心優しく、素直で、誠実で、けれど弱い心を持っているわけではなく……
いや、ダメだ。
これでは目の前にいる綾崎奈桜という少女も同じ。
人間性では2人を分ける決定的な何かにはなり得ない。
そもそも、綾崎直人と綾崎奈桜の違いとはなんだ?
2人の間にある違いなど、それこそ言葉遣いや呼称程度のものしか無いではないか。
私は消えてしまったからという理由だけで綾崎直人という人格を惜しみ、綾崎奈桜という人格に嫌悪感を抱いているのではないのか?
どちらも憎むべきものではなく、どちらも愛すべきものであるにも関わらず、愚かにも2人を区別しようとはしていないか?
そもそも分けて考えることがおかしいのだ。
綾崎直人も綾崎奈桜も同一人物であり、どちらか一方を疎かにしていいものではないだろう。
なぜこんな当然のことを私は……
いや、待て、前提を履き違えるな……!
そもそも綾崎奈桜という人格は作り物で、元の綾崎直人という人格が乗っ取られた今、今居る人格を疑うのは当然だ!
しかし自分は綾崎奈桜に何かされたのか?
この人物から何か不穏な空気でも感じたか?
そんなはずがない。
そんなわけがない。
この少女はいつも通りに私を慕い、仲間を想い、誰かのために身を粉にして何かをしようとしていた。
何の問題もない。
綾崎直人が綾崎奈桜になったところで、何の変わりもない。
きっとこのことが分かるのは自分だけだ。
この急激な変化に気付けるのは自分だけだ。
そして問題は自分にしか起きていなければ、むしろ性別がバレる危険性が減ったという利点もある。

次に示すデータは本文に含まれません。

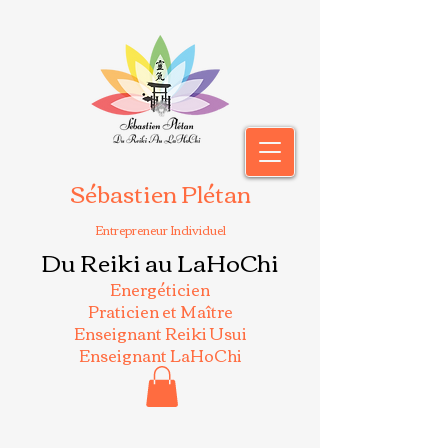
Sébastien Plétan
Entrepreneur Individuel
Du Reiki au LaHoChi
Energéticien
Praticien et Maître
Enseignant Reiki Usui
Enseignant LaHoChi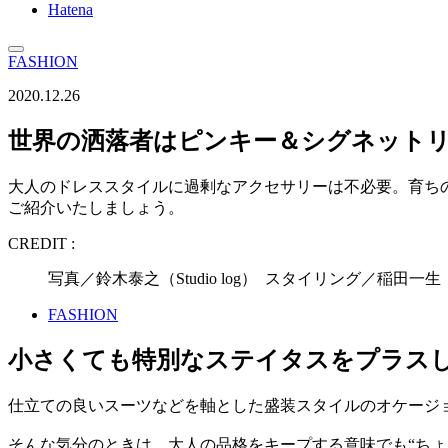
Hatena
FASHION
2020.12.26
世界の洒落者はピンキー＆シグネットリ
大人のドレススタイルに過剰なアクセサリーは不必要。育ち
ご紹介いたしましょう。
CREDIT :
写真／鈴木泰之（Studio log） スタイリング／稲田一
FASHION
小さくても特別なステイタスをプラス
仕立ての良いスーツなどを軸とした盛装スタイルのオケージョ
そんな気分のときは、大人の品格をキープする意味でも“ち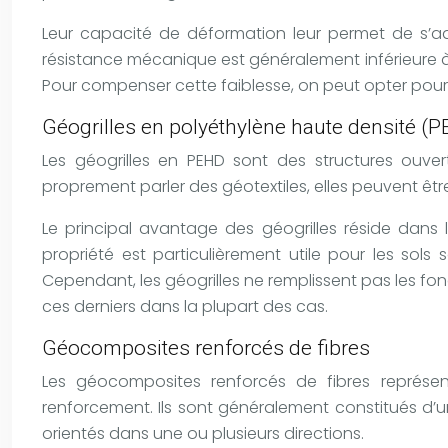
Leur capacité de déformation leur permet de s’ada
résistance mécanique est généralement inférieure à ce
Pour compenser cette faiblesse, on peut opter pour
Géogrilles en polyéthylène haute densité (
Les géogrilles en PEHD sont des structures ouve
proprement parler des géotextiles, elles peuvent être
Le principal avantage des géogrilles réside dans 
propriété est particulièrement utile pour les so
Cependant, les géogrilles ne remplissent pas les fonc
ces derniers dans la plupart des cas.
Géocomposites renforcés de fibres
Les géocomposites renforcés de fibres représen
renforcement. Ils sont généralement constitués d’u
orientés dans une ou plusieurs directions.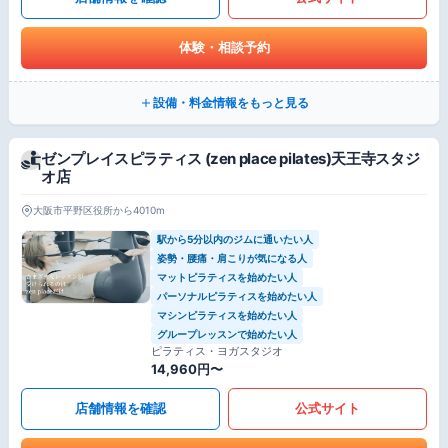
体験・相談予約
設備・料金情報をもっと見る
ゼンプレイスピラティス (zen place pilates)天王寺スタジ
オ店
大阪市平野区役所から4010m
駅から5分以内のジムに通いたい人
姿勢・腰痛・肩こりが気になる人
マットピラティスを始めたい人
パーソナルピラティスを始めたい人
マシンピラティスを始めたい人
グループレッスンで始めたい人
ピラティス・ヨガスタジオ
14,960円〜
店舗情報を確認
公式サイト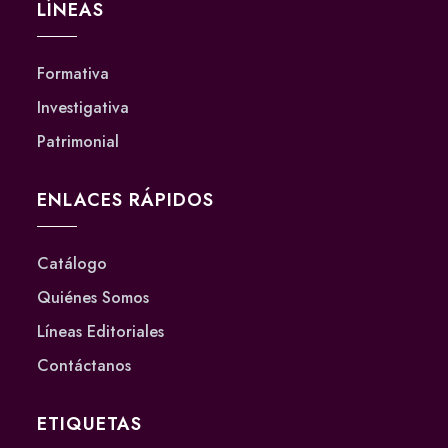
LÍNEAS
Formativa
Investigativa
Patrimonial
ENLACES RÁPIDOS
Catálogo
Quiénes Somos
Líneas Editoriales
Contáctanos
ETIQUETAS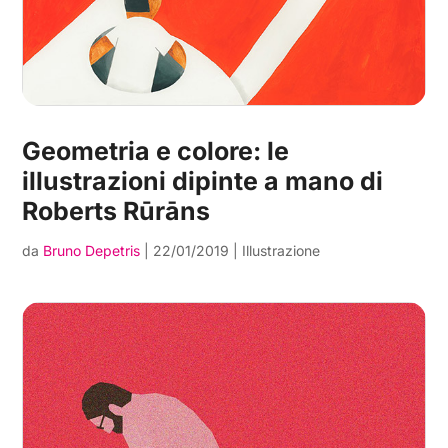
Geometria e colore: le
illustrazioni dipinte a mano di
Roberts Rūrāns
da
Bruno Depetris
|
22/01/2019
|
Illustrazione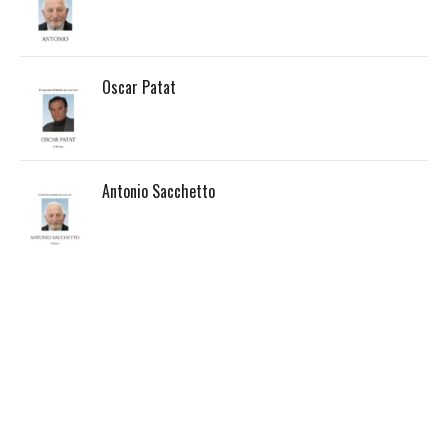
Oscar Patat
Antonio Sacchetto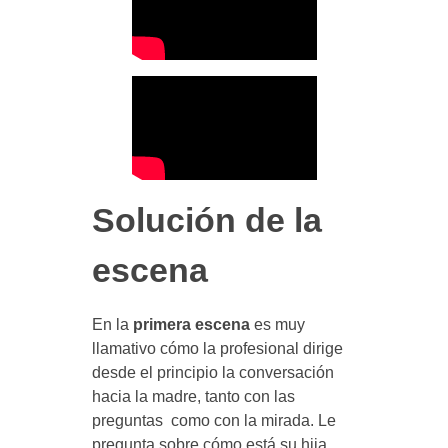
Solución de la
escena
En la
primera escena
es muy
llamativo cómo la profesional dirige
desde el principio la conversación
hacia la madre, tanto con las
preguntas como con la mirada. Le
pregunta sobre cómo está su hija,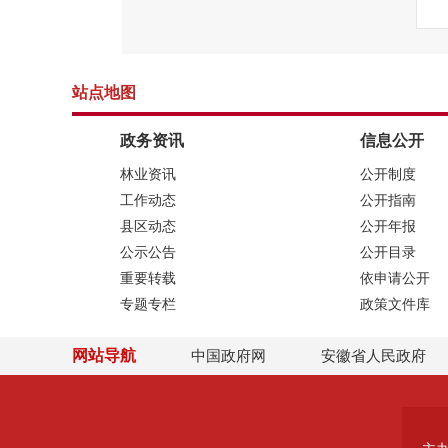
站点地图
政务资讯
信息公开
林业资讯
公开制度
工作动态
公开指南
县区动态
公开年报
公示公告
公开目录
重要转载
依申请公开
专题专栏
政策文件库
网站导航
中国政府网
安徽省人民政府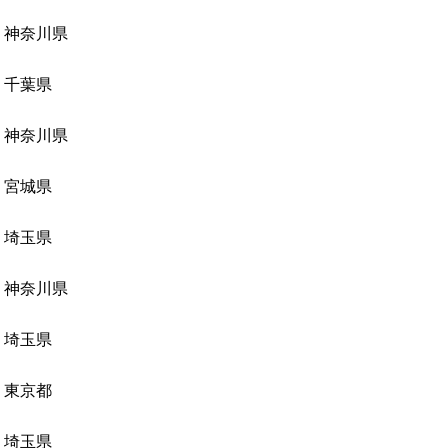
神奈川県
千葉県
神奈川県
宮城県
埼玉県
神奈川県
埼玉県
東京都
埼玉県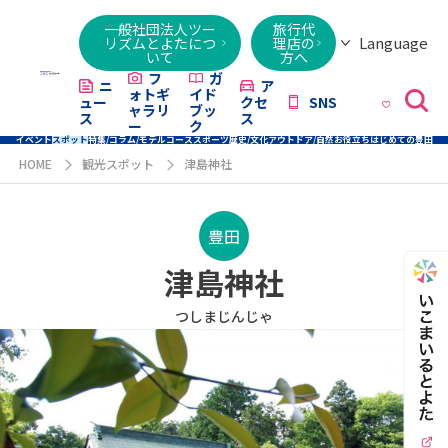
一般社団法人ツー
旅行代
Language
リズムとよたにつ
理店の
いて
方へ
日本語
English
繁體字
简体字
한국어
ไทย
ქართული
Italiano
Tiếng
フ
ガ
ニ
ア
ォトギ
イド
ュー
クセ
SNS
Việt
ャラリ
ブッ
ス
ス
ー
ク
イベント
スポット
特集/コラム/モデルコース
スポーツ
歴史/文化
アウトドア/自然
お役立ち
はじめての豊田
HOME
観光スポット
津島神社
豊田
津島神社
つしまじんじゃ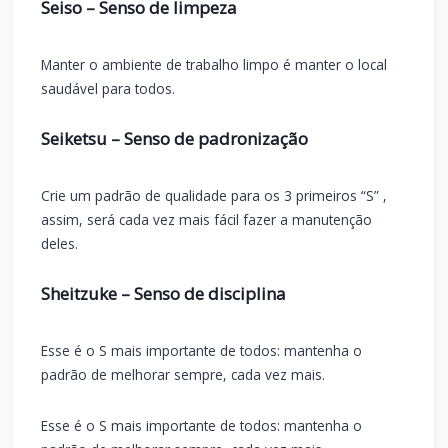
Seiso – Senso de limpeza
Manter o ambiente de trabalho limpo é manter o local
saudável para todos.
Seiketsu – Senso de padronização
Crie um padrão de qualidade para os 3 primeiros “S” ,
assim, será cada vez mais fácil fazer a manutenção
deles.
Sheitzuke – Senso de disciplina
Esse é o S mais importante de todos: mantenha o
padrão de melhorar sempre, cada vez mais.
Esse é o S mais importante de todos: mantenha o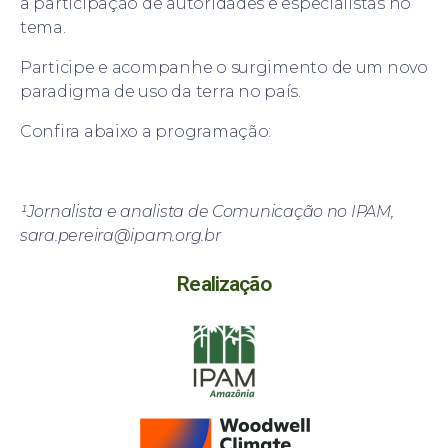
a participação de autoridades e especialistas no
tema.
Participe e acompanhe o surgimento de um novo
paradigma de uso da terra no país.
Confira abaixo a programação:
¹Jornalista e analista de Comunicação no IPAM,
sara.pereira@ipam.org.br
Realização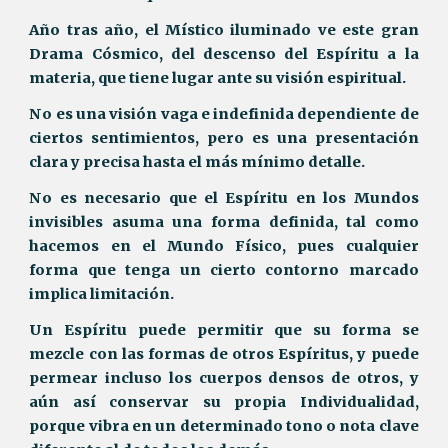
Año tras año, el Místico iluminado ve este gran
Drama Cósmico, del descenso del Espíritu a la
materia, que tiene lugar ante su visión espiritual.
No es una visión vaga e indefinida dependiente de
ciertos sentimientos, pero es una presentación
clara y precisa hasta el más mínimo detalle.
No es necesario que el Espíritu en los Mundos
invisibles asuma una forma definida, tal como
hacemos en el Mundo Físico, pues cualquier
forma que tenga un cierto contorno marcado
implica limitación.
Un Espíritu puede permitir que su forma se
mezcle con las formas de otros Espíritus, y puede
permear incluso los cuerpos densos de otros, y
aún así conservar su propia Individualidad,
porque vibra en un determinado tono o nota clave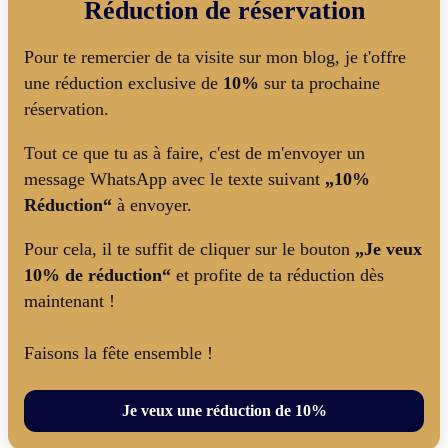
Réduction de réservation
Pour te remercier de ta visite sur mon blog, je t'offre
une réduction exclusive de
10%
sur ta prochaine
réservation.
Tout ce que tu as à faire, c'est de m'envoyer un
message WhatsApp avec le texte suivant
„10%
Réduction“
à envoyer.
Pour cela, il te suffit de cliquer sur le bouton
„Je veux
10% de réduction“
et profite de ta réduction dès
maintenant !
Faisons la fête ensemble !
Je veux une réduction de 10%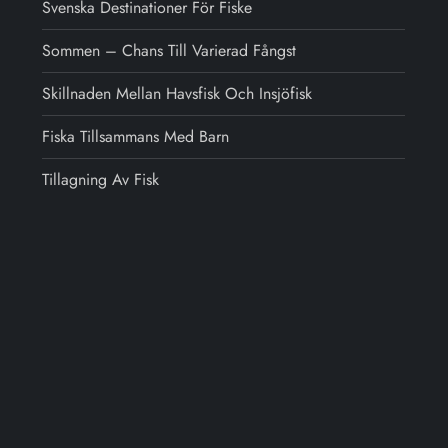
Svenska Destinationer För Fiske
Sommen – Chans Till Varierad Fångst
Skillnaden Mellan Havsfisk Och Insjöfisk
Fiska Tillsammans Med Barn
Tillagning Av Fisk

綾崎自身もそれに気づいていなければ、これが自然だと思い込んでいる。
……本当に、何の問題もないのだ。
綾崎直人という人格が消えたところで。
悲しいくらいに、
何も。
……ならば私は、一体なにをこんなにも気にしている……?
「……千冬さん。そろそろ夜も遅いですし寝る準備をしましょう?久しぶりの学校で、今日は "僕も" 疲れてしまいましたから。」
「っ!?」
懐かしいその響きに、私は勢いよく綾崎の方へと振り返った。
綾崎は後ろを向き、フラフラと覚束ない足取りで壁に手をつきながら洗面所の方へと歩いていた。
「綾、崎……?」
そんな何かを求めるような情けない声をかけた私に、彼はピタリと立ち止まり、こちらへと振り返る。
「………お風呂、先にいただきますね。千冬さん。」
酷く寂しく、何かを堪える様な悲しい笑顔で綾崎はそう言った。
胸に添えられた片手が強く握り締められていたことには気付くことができた。
……けれど、
私には、その言葉がどちらのものかさえも分からなかった。
2人とも自分が男だという自覚はある。
どちらも心優しい人間だ。
どちらも千冬を慕っているし、
どちらも一夏達を大切に思っている。
2人の間に違いなんてない。
どんな状況でも2人の出す答えは変わらない。
だって同一人物なのだから。
……それならば、どちらがどちらでも構わないじゃない。
違うのは言葉遣いくらいなのだから。